Maribel








O clima no estado de NY pode variar alucinadamente de um dia para outro. Ontem, 30 e tantos graus. Hoje: 21 de máxima e chovendo.

Passei em frente da Good Will Store e me deu vontade de checar a bugigangas. Fazia tempo que não entrava no gigantesco brechó que tem de tudo um muito. Maneira divertida de gastar tempo até buscar Tomás no Avid Summer Camp.

Quando terminava de pagar meus garimpos, uma hispânica me perguntou as horas em espanhol. Eles sempre acham que eu sou hermana com esse fenótipo inca-maia-tupi-guarani...

Respondi na língua nativa dela, mas ela seguiu me olhando com um ar de cachorro que caiu da carroça.

Abria a porta do carro quando ela teve coragem de perguntar:

- Você está indo para onde? (em espanhol, claro).

Levei alguns segundos para reprogramar o cérebro a fim de não responder em inglês.

- Você não fala espanhol, né?, sacou.

- Sí, yo soy brasileña, hablo portugués. Pero puedo hablar español también.

Ela me pediu uma carona, pois os ônibus realmente levam séculos no condado de Westchester e não há metrô por essas bandas.

Disse que sim, afinal ela estava indo para a mesma direção. Tadinha, ficou tão contente!

Seguimos hablando em espanhol. Descobri que era cabelereira e trabalhava num salão de White Plains.

Mora aqui há três anos e ainda não consegue falar uma palavra sequer em inglês...

Maribel tem uma filha de 17 anos e outro de dois anos e meio. Me mostrou as roupinhas que comprou para o filho enquanto as roupas da família estavam sendo lavadas e secadas na laundry que, coincidentemente, foi a primeira que utilizamos para lavar nossas roupas quando chegamos à cidade ianque.

Uma bela estampa indígena tem a peruana. Contei que tenho duas grandes amigas também nascidas no Peru: Mary Carmem e Ilda. Uma vive aqui; a outra já voltou para a terra-natal faz tempo.
Maribel também quer voltar para casa, mas não vai fazer isso, pois nos EUA a filha tem estudo público de melhor qualidade; alguma chance de prosperar. O mais novo já nasceu americaninho...

- Aquí no és bonito! Aqui se pone el corazón duro. Son muy fríos!
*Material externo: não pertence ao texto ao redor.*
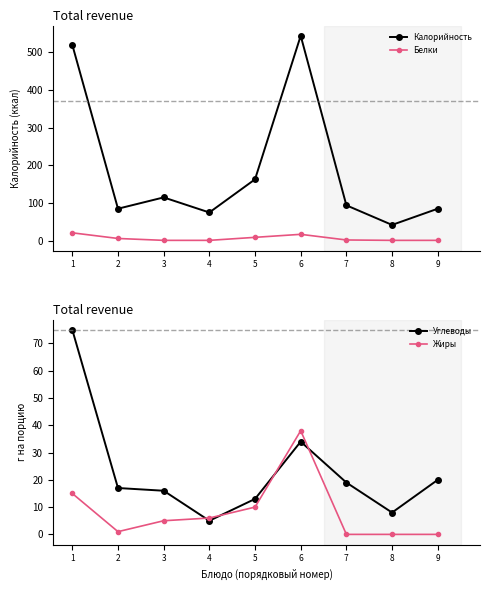

Rank the categories by Углеводы value from highest to lowest.

1, 6, 9, 7, 2, 3, 5, 8, 4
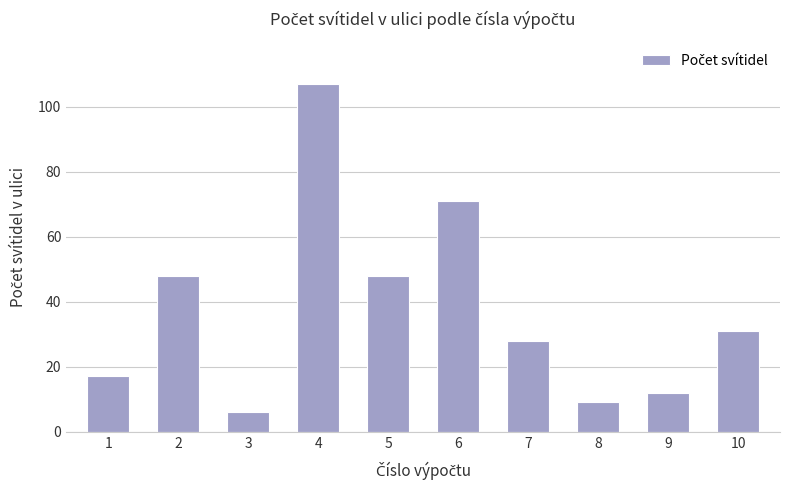

The chart shows a value of 2 at 8. True or false?

False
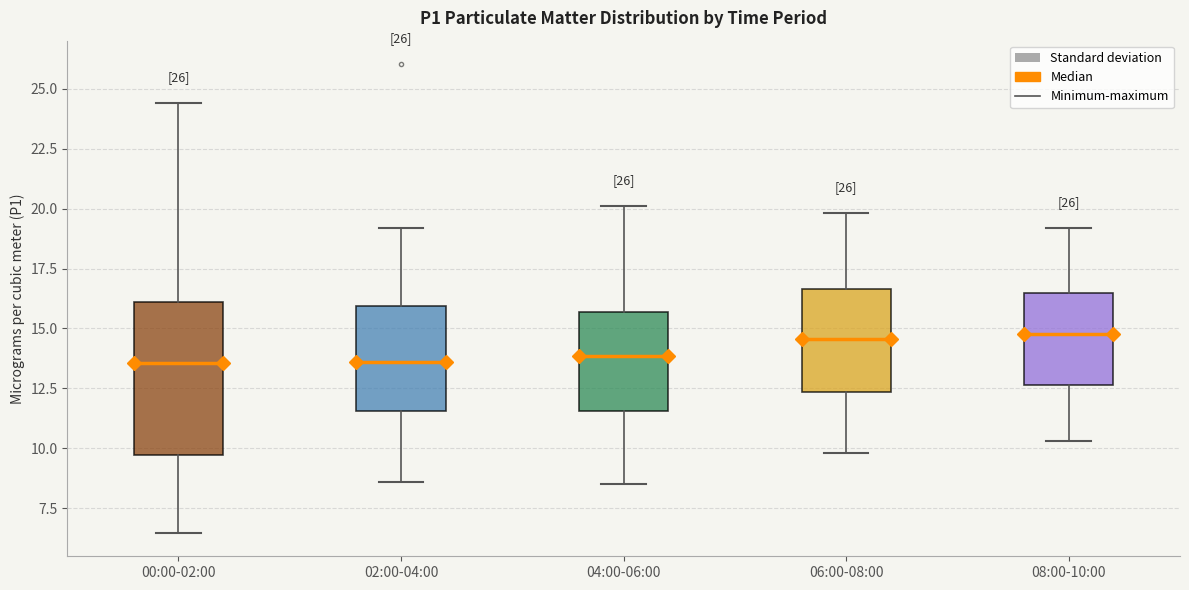

Where is the lower edge of the box for 00:00-02:00 on the y-axis? The values are not printed on the chart, so give them approximately, as read against the axis.

9.5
Concordei. E me senti triste por ela, por saber que os hispânicos imigram, vivem em guetos, não aprendem inglês, são tratados como gente de terceira categoria e se submetem a tudo isso porque os países latinoamericanos patinam entre o bolivarianismo, chavismo, evismo, peronismo e lulismo que não lhes oferecem saída para evoluir como cidadãos.

Um rol de assistencialismo e de populismo eternos que nos colocam, sul-americanos, numa espécie de armadilha cheguevariana perpétua. Vide Venezuela recebendo apoio de PT e PCdoB brasileiros para seguir destruindo qualquer avanço social-democrático.

A chuva caía forte. Parei na porta da deprimente laundry (lembro como me senti terrível lá dentro, os meninos criados no Plano Piloto de Brasília assustados com a feiúra e a pobreza que emanavam dali). 
Maribel perguntou meu nome e tomou nota do meu telefone. Fez questão de me passar o dela e suplicou me abrançando:

- Me llama!

Fiquei sentada ao volante com um nó na garganta.